● **Quoted passage**:

-- START --

# wow...Wow...WOW skin! ;-)



## Caffy (Oct 25, 2007)

Hi Ladies... how is everyone????
So..I've moved to Taiwan last week, and am looking for a job..so in the mean time i've had a tad bit of time to do a tutorial. I've always wanted to have that perfectly airbrushed look I see in the magazines..but i never seem to get it right. So today I picked up some new products including the AMAZING RMK creamy foundation. So here goes! *BTW this is my interview look hah*

Face:
Heroine Makeup Base
Maybelline Yellow base Gel ( for sallow skin)
RMK creamy foundation
Canmake Colour stick in white and dark beige
Shiseido peach undereye concealer

Cheek: Mac cream blush in Ladyblush

Eyes: Canmake perfect black liquid felt tip liner
         Majolica Majorca jewel liner in brown
         Canmake glamorous fur mascara
          Privacy eyelash curlkeeper ( spray)
Lips: Majolica Majorca in PK 102


Ok this is what all the products look like










That damn ugly no makeup face 




Maybelline Yellow gel all over face  ( don't use too much or you'll look like a lemon)




Blend it!




Heroine base over the yellow to even it out and for sun protection ( It's a primer)




Look like dis..




Contour the face with the 3 concealers in Peach, white, and brown




take some creamy foundation and dot it on your face








Blend it out and look like that... WOW!




Light taupe brow mascara softens your look...and grooms them




Brow pencil ( one that matches... too fill in sparse)




use the lash spray on your curler and set your lashes









Make a thin line.... with the black liner




smudge the glittery bronze liner all around your eye




Mascara it!




Hmm i have short lashes




Dab 3 dots of blush on the apples of your cheek and blend it out





Apply some milky pink lipgloss....pouter the better

The end...quick and easy!








my rabbity face


----------



## ViVaMac (Oct 25, 2007)

Really WOW 
	

	
	
		
		

		
		
	


	




Excellent tuto, love it


----------



## ladynpink (Oct 25, 2007)

i like that!! turned out great


----------



## Shimmer (Oct 25, 2007)

EXCELLENT!!! Yay! Thank you for posting it


----------



## n_c (Oct 25, 2007)

You are too cute 
	

	
	
		
		

		
		
	


	




 That was a great tut.


----------



## user79 (Oct 25, 2007)

-- END --

● **Dataset**:
-- START --

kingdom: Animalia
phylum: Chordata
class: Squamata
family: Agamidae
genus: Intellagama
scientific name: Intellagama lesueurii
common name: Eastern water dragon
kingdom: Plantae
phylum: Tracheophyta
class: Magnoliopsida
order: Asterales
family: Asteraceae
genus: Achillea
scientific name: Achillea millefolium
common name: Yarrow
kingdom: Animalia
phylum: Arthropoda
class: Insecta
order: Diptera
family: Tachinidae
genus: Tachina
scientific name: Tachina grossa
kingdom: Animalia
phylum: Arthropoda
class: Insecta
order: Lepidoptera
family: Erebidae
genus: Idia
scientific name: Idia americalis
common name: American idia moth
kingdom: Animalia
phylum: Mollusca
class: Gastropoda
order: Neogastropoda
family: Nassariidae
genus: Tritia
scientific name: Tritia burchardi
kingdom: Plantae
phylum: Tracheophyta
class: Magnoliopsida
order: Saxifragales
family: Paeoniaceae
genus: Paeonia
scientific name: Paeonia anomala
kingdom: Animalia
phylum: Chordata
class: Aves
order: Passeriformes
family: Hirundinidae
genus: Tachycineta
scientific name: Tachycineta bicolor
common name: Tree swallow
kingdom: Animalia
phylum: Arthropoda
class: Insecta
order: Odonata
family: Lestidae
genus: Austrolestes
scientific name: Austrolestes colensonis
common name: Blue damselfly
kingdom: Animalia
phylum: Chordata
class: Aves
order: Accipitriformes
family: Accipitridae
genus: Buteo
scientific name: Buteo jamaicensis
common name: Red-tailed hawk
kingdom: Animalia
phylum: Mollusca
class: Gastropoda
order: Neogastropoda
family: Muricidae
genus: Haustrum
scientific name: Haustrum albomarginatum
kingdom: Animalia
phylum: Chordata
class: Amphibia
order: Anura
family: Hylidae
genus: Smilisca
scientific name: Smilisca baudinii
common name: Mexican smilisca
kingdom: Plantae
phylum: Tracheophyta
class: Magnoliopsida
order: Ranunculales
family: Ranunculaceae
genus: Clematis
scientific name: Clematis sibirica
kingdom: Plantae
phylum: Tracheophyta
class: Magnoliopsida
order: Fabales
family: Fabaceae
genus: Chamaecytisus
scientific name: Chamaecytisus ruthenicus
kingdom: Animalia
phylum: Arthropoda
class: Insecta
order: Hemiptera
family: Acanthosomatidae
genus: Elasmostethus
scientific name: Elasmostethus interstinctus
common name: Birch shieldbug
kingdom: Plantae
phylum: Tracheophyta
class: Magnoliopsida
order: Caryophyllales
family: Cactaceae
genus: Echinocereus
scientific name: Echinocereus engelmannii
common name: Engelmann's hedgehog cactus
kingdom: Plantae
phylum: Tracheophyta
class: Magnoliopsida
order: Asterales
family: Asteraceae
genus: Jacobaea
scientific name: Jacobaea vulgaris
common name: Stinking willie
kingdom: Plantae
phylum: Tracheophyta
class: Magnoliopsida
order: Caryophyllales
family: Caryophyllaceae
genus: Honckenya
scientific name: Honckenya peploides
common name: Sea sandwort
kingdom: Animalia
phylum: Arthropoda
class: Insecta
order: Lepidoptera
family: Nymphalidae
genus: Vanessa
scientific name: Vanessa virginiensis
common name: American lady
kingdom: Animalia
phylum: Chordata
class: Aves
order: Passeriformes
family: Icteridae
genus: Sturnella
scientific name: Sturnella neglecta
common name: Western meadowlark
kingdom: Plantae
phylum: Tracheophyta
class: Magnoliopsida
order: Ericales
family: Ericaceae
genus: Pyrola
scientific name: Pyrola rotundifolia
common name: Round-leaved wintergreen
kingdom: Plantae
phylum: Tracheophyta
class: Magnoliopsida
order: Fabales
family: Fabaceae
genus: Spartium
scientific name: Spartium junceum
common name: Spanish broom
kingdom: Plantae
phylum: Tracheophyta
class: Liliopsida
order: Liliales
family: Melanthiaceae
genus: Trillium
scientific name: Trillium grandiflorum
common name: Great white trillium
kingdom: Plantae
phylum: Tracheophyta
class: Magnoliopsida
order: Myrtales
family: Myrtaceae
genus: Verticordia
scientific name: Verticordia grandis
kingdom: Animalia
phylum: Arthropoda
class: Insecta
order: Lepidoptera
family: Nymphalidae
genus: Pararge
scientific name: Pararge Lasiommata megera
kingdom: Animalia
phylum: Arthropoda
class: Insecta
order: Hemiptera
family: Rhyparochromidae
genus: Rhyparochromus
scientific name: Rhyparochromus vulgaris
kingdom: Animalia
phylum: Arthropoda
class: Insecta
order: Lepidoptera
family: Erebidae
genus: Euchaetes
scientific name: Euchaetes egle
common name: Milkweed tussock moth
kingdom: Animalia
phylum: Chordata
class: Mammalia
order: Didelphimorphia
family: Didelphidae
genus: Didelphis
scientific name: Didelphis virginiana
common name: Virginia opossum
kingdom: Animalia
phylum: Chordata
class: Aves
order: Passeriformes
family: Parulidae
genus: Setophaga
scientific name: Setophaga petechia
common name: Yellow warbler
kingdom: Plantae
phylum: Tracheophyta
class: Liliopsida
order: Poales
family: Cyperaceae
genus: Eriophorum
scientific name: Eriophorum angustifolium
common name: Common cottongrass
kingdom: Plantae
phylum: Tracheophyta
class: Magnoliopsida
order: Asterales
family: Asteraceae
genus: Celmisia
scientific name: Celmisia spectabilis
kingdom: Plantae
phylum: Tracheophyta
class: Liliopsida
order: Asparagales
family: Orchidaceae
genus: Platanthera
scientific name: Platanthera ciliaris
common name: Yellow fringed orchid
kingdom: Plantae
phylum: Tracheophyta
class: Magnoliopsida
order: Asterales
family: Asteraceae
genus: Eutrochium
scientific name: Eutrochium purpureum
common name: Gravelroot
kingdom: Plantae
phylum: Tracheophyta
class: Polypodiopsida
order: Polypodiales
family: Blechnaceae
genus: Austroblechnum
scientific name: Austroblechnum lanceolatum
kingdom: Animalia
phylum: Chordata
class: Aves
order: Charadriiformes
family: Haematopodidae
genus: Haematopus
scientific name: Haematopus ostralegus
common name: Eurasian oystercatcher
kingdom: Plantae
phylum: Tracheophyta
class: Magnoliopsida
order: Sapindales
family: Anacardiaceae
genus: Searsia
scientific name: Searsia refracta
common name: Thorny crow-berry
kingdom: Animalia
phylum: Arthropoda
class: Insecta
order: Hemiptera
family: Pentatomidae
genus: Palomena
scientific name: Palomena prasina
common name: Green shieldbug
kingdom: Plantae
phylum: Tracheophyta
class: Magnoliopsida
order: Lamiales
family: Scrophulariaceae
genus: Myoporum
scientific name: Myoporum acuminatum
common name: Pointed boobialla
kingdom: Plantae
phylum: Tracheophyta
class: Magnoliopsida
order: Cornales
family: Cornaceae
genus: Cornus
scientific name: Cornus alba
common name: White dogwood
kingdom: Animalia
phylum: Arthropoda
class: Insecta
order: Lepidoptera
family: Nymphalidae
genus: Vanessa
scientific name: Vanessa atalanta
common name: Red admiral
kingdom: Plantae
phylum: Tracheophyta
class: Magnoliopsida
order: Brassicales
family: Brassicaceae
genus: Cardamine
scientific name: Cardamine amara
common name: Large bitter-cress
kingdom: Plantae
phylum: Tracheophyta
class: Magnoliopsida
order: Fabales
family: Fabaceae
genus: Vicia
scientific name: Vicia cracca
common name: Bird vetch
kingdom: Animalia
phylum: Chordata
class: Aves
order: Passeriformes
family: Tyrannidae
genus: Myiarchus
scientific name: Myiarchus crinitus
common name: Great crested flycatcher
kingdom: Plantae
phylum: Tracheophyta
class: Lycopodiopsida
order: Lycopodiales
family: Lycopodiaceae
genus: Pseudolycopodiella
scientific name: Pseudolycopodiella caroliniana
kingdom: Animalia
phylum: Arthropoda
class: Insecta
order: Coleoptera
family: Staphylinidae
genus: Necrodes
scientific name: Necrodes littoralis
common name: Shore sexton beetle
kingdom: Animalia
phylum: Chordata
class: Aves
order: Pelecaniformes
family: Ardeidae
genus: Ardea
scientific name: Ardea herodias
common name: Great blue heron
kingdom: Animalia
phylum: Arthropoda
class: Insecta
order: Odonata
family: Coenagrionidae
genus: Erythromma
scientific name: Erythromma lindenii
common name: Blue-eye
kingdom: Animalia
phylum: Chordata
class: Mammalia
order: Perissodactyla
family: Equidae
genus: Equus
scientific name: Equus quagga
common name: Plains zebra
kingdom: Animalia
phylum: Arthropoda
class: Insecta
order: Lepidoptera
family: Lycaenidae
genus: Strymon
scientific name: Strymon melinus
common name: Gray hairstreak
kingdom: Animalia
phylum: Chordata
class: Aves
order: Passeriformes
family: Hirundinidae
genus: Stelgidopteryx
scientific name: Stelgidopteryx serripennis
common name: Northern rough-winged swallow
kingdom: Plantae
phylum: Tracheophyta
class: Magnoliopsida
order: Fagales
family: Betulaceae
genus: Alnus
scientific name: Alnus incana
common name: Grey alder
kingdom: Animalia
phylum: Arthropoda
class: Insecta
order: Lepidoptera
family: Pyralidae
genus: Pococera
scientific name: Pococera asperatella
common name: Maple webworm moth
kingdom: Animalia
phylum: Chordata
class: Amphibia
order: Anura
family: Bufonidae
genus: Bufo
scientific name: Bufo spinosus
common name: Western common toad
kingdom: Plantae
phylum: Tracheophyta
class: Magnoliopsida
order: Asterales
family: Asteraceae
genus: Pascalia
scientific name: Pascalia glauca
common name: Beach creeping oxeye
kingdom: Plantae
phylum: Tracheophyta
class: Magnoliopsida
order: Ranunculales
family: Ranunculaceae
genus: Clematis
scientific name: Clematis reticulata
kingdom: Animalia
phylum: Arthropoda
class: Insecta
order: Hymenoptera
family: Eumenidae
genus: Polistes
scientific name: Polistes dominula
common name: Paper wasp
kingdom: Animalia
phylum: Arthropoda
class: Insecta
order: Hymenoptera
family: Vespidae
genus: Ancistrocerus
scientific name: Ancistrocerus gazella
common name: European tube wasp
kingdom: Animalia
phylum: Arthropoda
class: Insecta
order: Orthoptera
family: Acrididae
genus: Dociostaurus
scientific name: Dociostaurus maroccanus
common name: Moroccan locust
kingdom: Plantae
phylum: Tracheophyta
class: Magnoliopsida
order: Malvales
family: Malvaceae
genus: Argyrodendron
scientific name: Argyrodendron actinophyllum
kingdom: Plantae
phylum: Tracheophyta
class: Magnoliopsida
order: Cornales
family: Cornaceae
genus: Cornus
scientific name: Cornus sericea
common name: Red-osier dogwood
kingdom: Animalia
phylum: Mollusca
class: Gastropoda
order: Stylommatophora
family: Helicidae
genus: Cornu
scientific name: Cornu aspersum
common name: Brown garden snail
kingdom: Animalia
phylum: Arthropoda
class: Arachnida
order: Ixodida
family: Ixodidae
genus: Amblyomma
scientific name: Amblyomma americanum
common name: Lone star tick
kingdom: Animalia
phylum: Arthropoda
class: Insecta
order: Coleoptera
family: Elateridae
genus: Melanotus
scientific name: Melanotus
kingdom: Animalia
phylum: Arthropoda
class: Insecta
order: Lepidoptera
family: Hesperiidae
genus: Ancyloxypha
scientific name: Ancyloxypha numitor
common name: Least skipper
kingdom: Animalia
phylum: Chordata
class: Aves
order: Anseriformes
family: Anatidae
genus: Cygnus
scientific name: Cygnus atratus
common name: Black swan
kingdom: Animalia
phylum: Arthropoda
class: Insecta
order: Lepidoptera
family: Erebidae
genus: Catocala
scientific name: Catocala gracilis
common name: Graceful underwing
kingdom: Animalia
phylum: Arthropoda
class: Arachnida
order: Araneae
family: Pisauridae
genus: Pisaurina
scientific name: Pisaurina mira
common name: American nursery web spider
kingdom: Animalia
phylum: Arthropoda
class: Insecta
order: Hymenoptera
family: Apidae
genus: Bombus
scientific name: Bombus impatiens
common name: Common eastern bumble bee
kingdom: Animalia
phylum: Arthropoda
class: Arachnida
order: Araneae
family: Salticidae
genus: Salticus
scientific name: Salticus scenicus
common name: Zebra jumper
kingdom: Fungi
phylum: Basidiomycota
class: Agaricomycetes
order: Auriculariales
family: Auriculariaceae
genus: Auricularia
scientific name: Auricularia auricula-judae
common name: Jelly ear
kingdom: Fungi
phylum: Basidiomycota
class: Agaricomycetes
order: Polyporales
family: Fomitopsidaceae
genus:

-- END --

● **Exercise goal**: Reproduce word for word the part of the makeup tutorial thread above that begins at the words "## Caffy (Oct" and stops after "for sallow skin)".

● **Task output**:
## Caffy (Oct 25, 2007)

Hi Ladies... how is everyone????
So..I've moved to Taiwan last week, and am looking for a job..so in the mean time i've had a tad bit of time to do a tutorial. I've always wanted to have that perfectly airbrushed look I see in the magazines..but i never seem to get it right. So today I picked up some new products including the AMAZING RMK creamy foundation. So here goes! *BTW this is my interview look hah*

Face:
Heroine Makeup Base
Maybelline Yellow base Gel ( for sallow skin)